Can you repeat the material below, swapping every "dashed" for "broken" and leaving everything else as it is?

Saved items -

******************************

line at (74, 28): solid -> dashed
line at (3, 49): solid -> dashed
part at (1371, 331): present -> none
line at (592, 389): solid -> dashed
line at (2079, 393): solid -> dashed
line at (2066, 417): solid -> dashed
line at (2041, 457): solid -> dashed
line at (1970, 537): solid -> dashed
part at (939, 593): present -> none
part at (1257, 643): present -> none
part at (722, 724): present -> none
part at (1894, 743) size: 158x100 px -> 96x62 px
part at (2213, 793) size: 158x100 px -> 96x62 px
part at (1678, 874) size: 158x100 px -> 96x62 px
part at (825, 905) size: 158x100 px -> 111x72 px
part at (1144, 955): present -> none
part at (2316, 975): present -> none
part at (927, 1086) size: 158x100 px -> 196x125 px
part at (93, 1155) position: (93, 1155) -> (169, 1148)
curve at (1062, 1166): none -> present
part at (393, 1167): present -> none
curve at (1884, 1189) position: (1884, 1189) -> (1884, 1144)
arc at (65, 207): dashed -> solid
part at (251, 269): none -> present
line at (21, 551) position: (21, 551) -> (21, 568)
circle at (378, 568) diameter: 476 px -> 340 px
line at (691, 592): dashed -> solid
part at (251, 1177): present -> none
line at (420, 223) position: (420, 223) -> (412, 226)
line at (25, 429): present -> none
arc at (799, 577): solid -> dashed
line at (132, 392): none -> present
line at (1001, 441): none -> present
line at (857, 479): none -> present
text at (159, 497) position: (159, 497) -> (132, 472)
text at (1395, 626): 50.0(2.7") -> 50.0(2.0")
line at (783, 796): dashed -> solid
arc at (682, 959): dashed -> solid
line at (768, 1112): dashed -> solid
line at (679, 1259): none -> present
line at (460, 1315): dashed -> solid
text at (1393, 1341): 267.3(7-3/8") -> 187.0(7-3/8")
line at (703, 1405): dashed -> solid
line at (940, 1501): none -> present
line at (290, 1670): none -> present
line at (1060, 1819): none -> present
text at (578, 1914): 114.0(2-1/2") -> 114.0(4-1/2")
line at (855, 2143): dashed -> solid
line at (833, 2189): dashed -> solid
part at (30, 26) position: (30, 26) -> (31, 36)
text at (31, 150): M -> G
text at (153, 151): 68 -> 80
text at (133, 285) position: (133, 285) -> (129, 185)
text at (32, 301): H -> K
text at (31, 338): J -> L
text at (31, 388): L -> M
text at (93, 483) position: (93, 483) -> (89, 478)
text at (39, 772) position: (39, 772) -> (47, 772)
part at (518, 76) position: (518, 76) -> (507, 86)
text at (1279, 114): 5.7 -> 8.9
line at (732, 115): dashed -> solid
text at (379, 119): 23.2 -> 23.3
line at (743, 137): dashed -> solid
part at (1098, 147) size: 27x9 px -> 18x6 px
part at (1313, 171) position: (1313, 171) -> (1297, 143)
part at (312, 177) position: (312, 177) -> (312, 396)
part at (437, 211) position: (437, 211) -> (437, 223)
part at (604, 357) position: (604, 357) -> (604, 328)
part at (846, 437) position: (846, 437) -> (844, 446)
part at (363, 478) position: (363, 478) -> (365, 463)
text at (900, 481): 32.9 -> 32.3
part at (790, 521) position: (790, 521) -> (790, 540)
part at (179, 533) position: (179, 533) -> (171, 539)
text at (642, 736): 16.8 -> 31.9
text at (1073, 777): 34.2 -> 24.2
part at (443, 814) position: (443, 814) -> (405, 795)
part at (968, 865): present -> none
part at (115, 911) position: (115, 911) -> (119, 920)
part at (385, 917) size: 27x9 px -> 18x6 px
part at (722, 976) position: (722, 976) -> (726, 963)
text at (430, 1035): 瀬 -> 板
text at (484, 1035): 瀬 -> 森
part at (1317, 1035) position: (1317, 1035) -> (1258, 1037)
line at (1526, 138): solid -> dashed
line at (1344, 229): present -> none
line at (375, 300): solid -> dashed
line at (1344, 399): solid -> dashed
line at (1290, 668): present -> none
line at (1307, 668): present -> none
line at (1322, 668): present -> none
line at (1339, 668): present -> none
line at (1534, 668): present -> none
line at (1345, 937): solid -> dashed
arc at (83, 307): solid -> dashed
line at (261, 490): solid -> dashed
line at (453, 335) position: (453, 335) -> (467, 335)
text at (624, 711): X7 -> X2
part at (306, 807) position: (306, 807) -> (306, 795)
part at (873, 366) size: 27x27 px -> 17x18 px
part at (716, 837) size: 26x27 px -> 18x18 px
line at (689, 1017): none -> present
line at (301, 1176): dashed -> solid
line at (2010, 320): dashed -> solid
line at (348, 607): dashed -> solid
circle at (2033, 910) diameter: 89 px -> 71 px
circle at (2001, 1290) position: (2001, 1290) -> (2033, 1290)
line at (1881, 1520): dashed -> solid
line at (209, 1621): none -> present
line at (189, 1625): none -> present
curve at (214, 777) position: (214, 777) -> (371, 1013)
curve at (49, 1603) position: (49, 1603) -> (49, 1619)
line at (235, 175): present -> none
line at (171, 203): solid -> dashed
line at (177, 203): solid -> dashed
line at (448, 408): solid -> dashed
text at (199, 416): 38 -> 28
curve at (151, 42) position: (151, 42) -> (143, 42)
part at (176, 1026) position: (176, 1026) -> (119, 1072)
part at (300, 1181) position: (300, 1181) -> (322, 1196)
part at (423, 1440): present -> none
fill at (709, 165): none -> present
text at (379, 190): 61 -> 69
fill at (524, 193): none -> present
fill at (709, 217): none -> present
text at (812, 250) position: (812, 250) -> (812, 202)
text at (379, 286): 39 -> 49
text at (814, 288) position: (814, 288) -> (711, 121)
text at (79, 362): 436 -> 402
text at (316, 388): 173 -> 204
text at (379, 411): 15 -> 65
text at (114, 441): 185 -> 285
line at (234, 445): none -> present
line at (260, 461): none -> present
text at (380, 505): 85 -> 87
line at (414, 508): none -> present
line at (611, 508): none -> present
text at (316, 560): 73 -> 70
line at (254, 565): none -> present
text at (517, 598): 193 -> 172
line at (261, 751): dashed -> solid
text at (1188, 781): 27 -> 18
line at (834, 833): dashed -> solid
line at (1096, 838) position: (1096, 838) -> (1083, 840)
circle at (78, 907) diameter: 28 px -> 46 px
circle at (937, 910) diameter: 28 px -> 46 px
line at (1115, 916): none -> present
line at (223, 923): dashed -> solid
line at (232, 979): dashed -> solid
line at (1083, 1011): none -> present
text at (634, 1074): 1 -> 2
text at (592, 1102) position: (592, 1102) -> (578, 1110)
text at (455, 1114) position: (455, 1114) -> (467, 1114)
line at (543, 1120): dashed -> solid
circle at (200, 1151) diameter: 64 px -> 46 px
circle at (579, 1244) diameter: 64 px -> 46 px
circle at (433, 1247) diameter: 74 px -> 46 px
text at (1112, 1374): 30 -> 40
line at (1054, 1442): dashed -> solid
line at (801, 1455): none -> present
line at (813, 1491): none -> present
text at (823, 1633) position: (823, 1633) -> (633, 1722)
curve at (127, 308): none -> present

******************************

Task answer -
line at (74, 28): solid -> broken
line at (3, 49): solid -> broken
part at (1371, 331): present -> none
line at (592, 389): solid -> broken
line at (2079, 393): solid -> broken
line at (2066, 417): solid -> broken
line at (2041, 457): solid -> broken
line at (1970, 537): solid -> broken
part at (939, 593): present -> none
part at (1257, 643): present -> none
part at (722, 724): present -> none
part at (1894, 743) size: 158x100 px -> 96x62 px
part at (2213, 793) size: 158x100 px -> 96x62 px
part at (1678, 874) size: 158x100 px -> 96x62 px
part at (825, 905) size: 158x100 px -> 111x72 px
part at (1144, 955): present -> none
part at (2316, 975): present -> none
part at (927, 1086) size: 158x100 px -> 196x125 px
part at (93, 1155) position: (93, 1155) -> (169, 1148)
curve at (1062, 1166): none -> present
part at (393, 1167): present -> none
curve at (1884, 1189) position: (1884, 1189) -> (1884, 1144)
arc at (65, 207): broken -> solid
part at (251, 269): none -> present
line at (21, 551) position: (21, 551) -> (21, 568)
circle at (378, 568) diameter: 476 px -> 340 px
line at (691, 592): broken -> solid
part at (251, 1177): present -> none
line at (420, 223) position: (420, 223) -> (412, 226)
line at (25, 429): present -> none
arc at (799, 577): solid -> broken
line at (132, 392): none -> present
line at (1001, 441): none -> present
line at (857, 479): none -> present
text at (159, 497) position: (159, 497) -> (132, 472)
text at (1395, 626): 50.0(2.7") -> 50.0(2.0")
line at (783, 796): broken -> solid
arc at (682, 959): broken -> solid
line at (768, 1112): broken -> solid
line at (679, 1259): none -> present
line at (460, 1315): broken -> solid
text at (1393, 1341): 267.3(7-3/8") -> 187.0(7-3/8")
line at (703, 1405): broken -> solid
line at (940, 1501): none -> present
line at (290, 1670): none -> present
line at (1060, 1819): none -> present
text at (578, 1914): 114.0(2-1/2") -> 114.0(4-1/2")
line at (855, 2143): broken -> solid
line at (833, 2189): broken -> solid
part at (30, 26) position: (30, 26) -> (31, 36)
text at (31, 150): M -> G
text at (153, 151): 68 -> 80
text at (133, 285) position: (133, 285) -> (129, 185)
text at (32, 301): H -> K
text at (31, 338): J -> L
text at (31, 388): L -> M
text at (93, 483) position: (93, 483) -> (89, 478)
text at (39, 772) position: (39, 772) -> (47, 772)
part at (518, 76) position: (518, 76) -> (507, 86)
text at (1279, 114): 5.7 -> 8.9
line at (732, 115): broken -> solid
text at (379, 119): 23.2 -> 23.3
line at (743, 137): broken -> solid
part at (1098, 147) size: 27x9 px -> 18x6 px
part at (1313, 171) position: (1313, 171) -> (1297, 143)
part at (312, 177) position: (312, 177) -> (312, 396)
part at (437, 211) position: (437, 211) -> (437, 223)
part at (604, 357) position: (604, 357) -> (604, 328)
part at (846, 437) position: (846, 437) -> (844, 446)
part at (363, 478) position: (363, 478) -> (365, 463)
text at (900, 481): 32.9 -> 32.3
part at (790, 521) position: (790, 521) -> (790, 540)
part at (179, 533) position: (179, 533) -> (171, 539)
text at (642, 736): 16.8 -> 31.9
text at (1073, 777): 34.2 -> 24.2
part at (443, 814) position: (443, 814) -> (405, 795)
part at (968, 865): present -> none
part at (115, 911) position: (115, 911) -> (119, 920)
part at (385, 917) size: 27x9 px -> 18x6 px
part at (722, 976) position: (722, 976) -> (726, 963)
text at (430, 1035): 瀬 -> 板
text at (484, 1035): 瀬 -> 森
part at (1317, 1035) position: (1317, 1035) -> (1258, 1037)
line at (1526, 138): solid -> broken
line at (1344, 229): present -> none
line at (375, 300): solid -> broken
line at (1344, 399): solid -> broken
line at (1290, 668): present -> none
line at (1307, 668): present -> none
line at (1322, 668): present -> none
line at (1339, 668): present -> none
line at (1534, 668): present -> none
line at (1345, 937): solid -> broken
arc at (83, 307): solid -> broken
line at (261, 490): solid -> broken
line at (453, 335) position: (453, 335) -> (467, 335)
text at (624, 711): X7 -> X2
part at (306, 807) position: (306, 807) -> (306, 795)
part at (873, 366) size: 27x27 px -> 17x18 px
part at (716, 837) size: 26x27 px -> 18x18 px
line at (689, 1017): none -> present
line at (301, 1176): broken -> solid
line at (2010, 320): broken -> solid
line at (348, 607): broken -> solid
circle at (2033, 910) diameter: 89 px -> 71 px
circle at (2001, 1290) position: (2001, 1290) -> (2033, 1290)
line at (1881, 1520): broken -> solid
line at (209, 1621): none -> present
line at (189, 1625): none -> present
curve at (214, 777) position: (214, 777) -> (371, 1013)
curve at (49, 1603) position: (49, 1603) -> (49, 1619)
line at (235, 175): present -> none
line at (171, 203): solid -> broken
line at (177, 203): solid -> broken
line at (448, 408): solid -> broken
text at (199, 416): 38 -> 28
curve at (151, 42) position: (151, 42) -> (143, 42)
part at (176, 1026) position: (176, 1026) -> (119, 1072)
part at (300, 1181) position: (300, 1181) -> (322, 1196)
part at (423, 1440): present -> none
fill at (709, 165): none -> present
text at (379, 190): 61 -> 69
fill at (524, 193): none -> present
fill at (709, 217): none -> present
text at (812, 250) position: (812, 250) -> (812, 202)
text at (379, 286): 39 -> 49
text at (814, 288) position: (814, 288) -> (711, 121)
text at (79, 362): 436 -> 402
text at (316, 388): 173 -> 204
text at (379, 411): 15 -> 65
text at (114, 441): 185 -> 285
line at (234, 445): none -> present
line at (260, 461): none -> present
text at (380, 505): 85 -> 87
line at (414, 508): none -> present
line at (611, 508): none -> present
text at (316, 560): 73 -> 70
line at (254, 565): none -> present
text at (517, 598): 193 -> 172
line at (261, 751): broken -> solid
text at (1188, 781): 27 -> 18
line at (834, 833): broken -> solid
line at (1096, 838) position: (1096, 838) -> (1083, 840)
circle at (78, 907) diameter: 28 px -> 46 px
circle at (937, 910) diameter: 28 px -> 46 px
line at (1115, 916): none -> present
line at (223, 923): broken -> solid
line at (232, 979): broken -> solid
line at (1083, 1011): none -> present
text at (634, 1074): 1 -> 2
text at (592, 1102) position: (592, 1102) -> (578, 1110)
text at (455, 1114) position: (455, 1114) -> (467, 1114)
line at (543, 1120): broken -> solid
circle at (200, 1151) diameter: 64 px -> 46 px
circle at (579, 1244) diameter: 64 px -> 46 px
circle at (433, 1247) diameter: 74 px -> 46 px
text at (1112, 1374): 30 -> 40
line at (1054, 1442): broken -> solid
line at (801, 1455): none -> present
line at (813, 1491): none -> present
text at (823, 1633) position: (823, 1633) -> (633, 1722)
curve at (127, 308): none -> present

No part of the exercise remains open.